The 2nd issue of FRAGMENTE has gotten bogged, I guess, because of money; they hope to get out soon, i.e., to be able to continue. He says he has the first 15 (!) issues planned, etc. But no money. 2)

Von der Taschenbuchreihe erschienen, wie bereits ausgeführt, sechs Ausgaben. Der Gedichtband von Klaus Bremer wird in dem Verlagsprospekt nicht erwähnt. Er trägt die Nummer 19, während die Zählung im Prospekt nur bis Nummer 15 geht (zuzüglich zweier, nicht numerierter Werke). Von sämtlichen Ausgaben sollten leinengebundene Exemplare lieferbar sein. Das Spektrum reicht von Confucius über Ezra Pound und Guillaume Appolinaire bis zu chinesischer Reimprosa, einer Anthologie (fünf neue deutsche dichter) und einer Sammlung mit negro spirituals und songs. Von einigen Nummern wurden auch Luxusausgaben hergestellt, so z.B. von Claire Golls Gedichtband 'Versteinerte Tränen'. 3)

Doch Gerhardt vertrieb nicht nur Werke aus seinem eigenen Verlag. So übernahm er z.B. die deutsche Auslieferung von Cid Cormans Zeitschrift Origin, die in den fünfziger Jahren zu den wichtigsten Publikationsorganen der modernen amerikanischen Literatur zählte. 4) Außerdem verlegte er in Kommission eine Anthologie mit Gedichten von Charles Olson, Robert Creeley, Cid Corman und Vincent Ferrini. 5)

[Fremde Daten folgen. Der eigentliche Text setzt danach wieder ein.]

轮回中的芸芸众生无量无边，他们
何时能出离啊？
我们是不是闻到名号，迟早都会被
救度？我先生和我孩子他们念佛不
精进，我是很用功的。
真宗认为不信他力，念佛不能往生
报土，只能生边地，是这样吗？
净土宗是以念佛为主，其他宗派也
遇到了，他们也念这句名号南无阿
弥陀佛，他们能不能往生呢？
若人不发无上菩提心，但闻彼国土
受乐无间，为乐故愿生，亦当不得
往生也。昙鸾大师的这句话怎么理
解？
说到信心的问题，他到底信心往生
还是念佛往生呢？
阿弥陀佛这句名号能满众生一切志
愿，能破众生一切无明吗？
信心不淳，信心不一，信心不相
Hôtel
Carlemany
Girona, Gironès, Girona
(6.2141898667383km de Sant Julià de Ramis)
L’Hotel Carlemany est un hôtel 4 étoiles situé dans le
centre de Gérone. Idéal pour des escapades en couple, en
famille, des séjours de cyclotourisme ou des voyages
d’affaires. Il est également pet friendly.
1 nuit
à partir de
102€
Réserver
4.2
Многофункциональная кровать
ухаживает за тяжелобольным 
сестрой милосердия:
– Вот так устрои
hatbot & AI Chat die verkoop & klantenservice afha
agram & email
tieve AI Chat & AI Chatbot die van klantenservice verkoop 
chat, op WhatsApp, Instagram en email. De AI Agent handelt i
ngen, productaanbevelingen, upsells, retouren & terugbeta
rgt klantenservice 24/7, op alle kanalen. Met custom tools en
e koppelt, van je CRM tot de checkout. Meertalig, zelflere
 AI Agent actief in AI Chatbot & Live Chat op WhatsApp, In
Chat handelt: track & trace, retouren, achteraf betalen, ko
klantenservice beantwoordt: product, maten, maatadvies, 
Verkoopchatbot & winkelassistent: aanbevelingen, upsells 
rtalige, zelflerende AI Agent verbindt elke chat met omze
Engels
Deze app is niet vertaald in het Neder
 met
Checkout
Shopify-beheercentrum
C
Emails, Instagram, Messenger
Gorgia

Neben der Zeitschrift und den Taschenbüchern sollten auch gebundene Bücher im Umfang von 80-120 Seiten (Format 16,5 x 23 cm) erscheinen, von denen jeweils 50 Exemplare als Vorzugsausgaben auf Zerkall gedruckt werden sollten. Vorgesehen waren Werke von Ezra Pound (pisaner gesänge und lustra. gedichte), Antonin Artaud (um mit der gerechtigkeit gottes schluß zu machen. dichtung für radio) und Alfred Jarry (ubu roi).

Von zwei weiteren Reihen wurden Sonderprospekte angekündigt, die aber nicht erschienen: (1) 'libellen-presse' (angekündigt: Franz Blei: das lustwäldchen) und (2) 'fragmente-handelspresse'.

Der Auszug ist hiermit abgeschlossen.